During the attack, she said, he grabbed her, beat her and "he was biting me everywhere. … And I got a bite mark on my back and stuff. And on my neck over here, I got a bite mark."
She didn't think McTear would really kill the baby, and her instinct was to get help, so she ran to call police. He took the baby and left, she said.
In retrospect, she told deputies, she felt guilty about leaving to try to get help.
"Emanuel was screaming to the top of his lung," she said. "And I just felt so bad for leaving him there and I feel like all this my fault for leaving him."
Shortly after the attack, the child was found face down on the side of Interstate 275, his body cold to the touch and his skull fractured.
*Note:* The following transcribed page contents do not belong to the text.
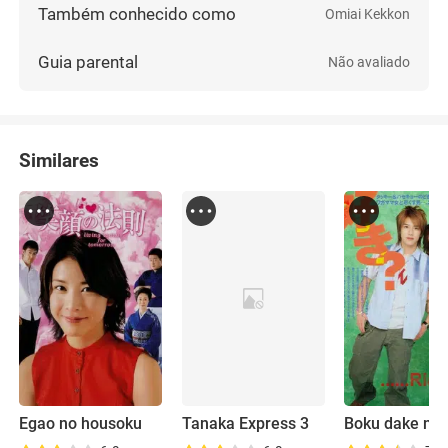
Também conhecido como
Omiai Kekkon
Guia parental
Não avaliado
Similares
Egao no housoku
Tanaka Express 3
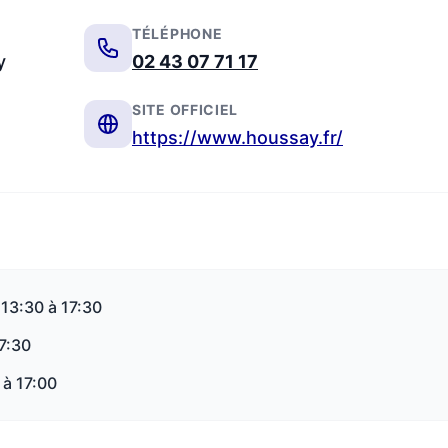
TÉLÉPHONE
y
02 43 07 71 17
SITE OFFICIEL
https://www.houssay.fr/
 13:30 à 17:30
17:30
 à 17:00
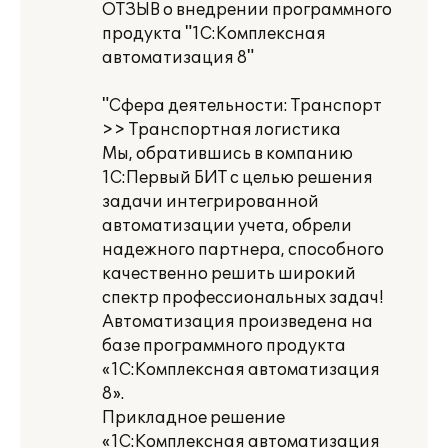
ОТЗЫВ о внедрении программного
продукта "1С:Комплексная
автоматизация 8"
"Сфера деятельности: Транспорт
>> Транспортная логистика
Мы, обратившись в компанию
1С:Первый БИТ с целью решения
задачи интегрированной
автоматизации учета, обрели
надежного партнера, способного
качественно решить широкий
спектр профессиональных задач!
Автоматизация произведена на
базе программного продукта
«1С:Комплексная автоматизация
8».
Прикладное решение
«1С:Комплексная автоматизация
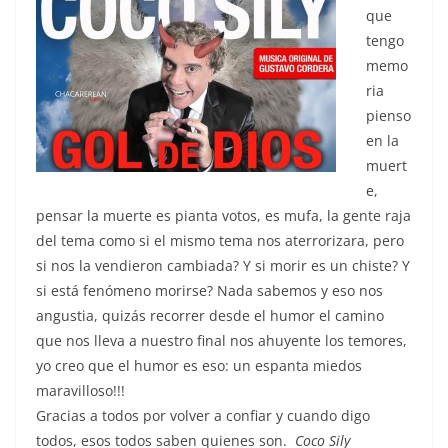
que
tengo
memo
ria
pienso
en la
muert
e,
pensar la muerte es pianta votos, es mufa, la gente raja
del tema como si el mismo tema nos aterrorizara, pero
si nos la vendieron cambiada? Y si morir es un chiste? Y
si está fenómeno morirse? Nada sabemos y eso nos
angustia, quizás recorrer desde el humor el camino
que nos lleva a nuestro final nos ahuyente los temores,
yo creo que el humor es eso: un espanta miedos
maravilloso!!!
Gracias a todos por volver a confiar y cuando digo
todos, esos todos saben quienes son.
Coco Sily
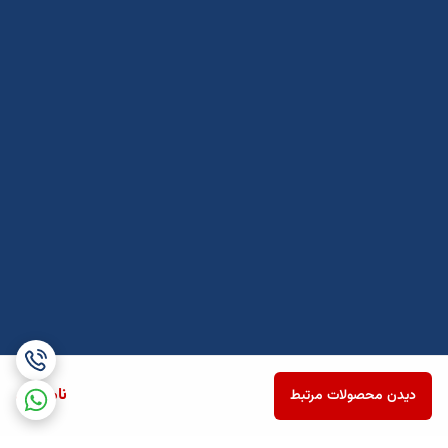
ناموجود
دیدن محصولات مرتبط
Emanuel died from blunt impact to his head, which caused skull fractures, according to medical examiner reports.
Bedwell was at the hospital when a deputy told her her child had been found and was dead.
Bedwell wept and said, "No, not my baby! He killed my baby!"
McTear faces numerous charges including first degree murder, aggravated child abuse, kidnapping, felony battery, and burglary with battery. He has pleaded not guilty to all of those charges. A trial is slated for next year.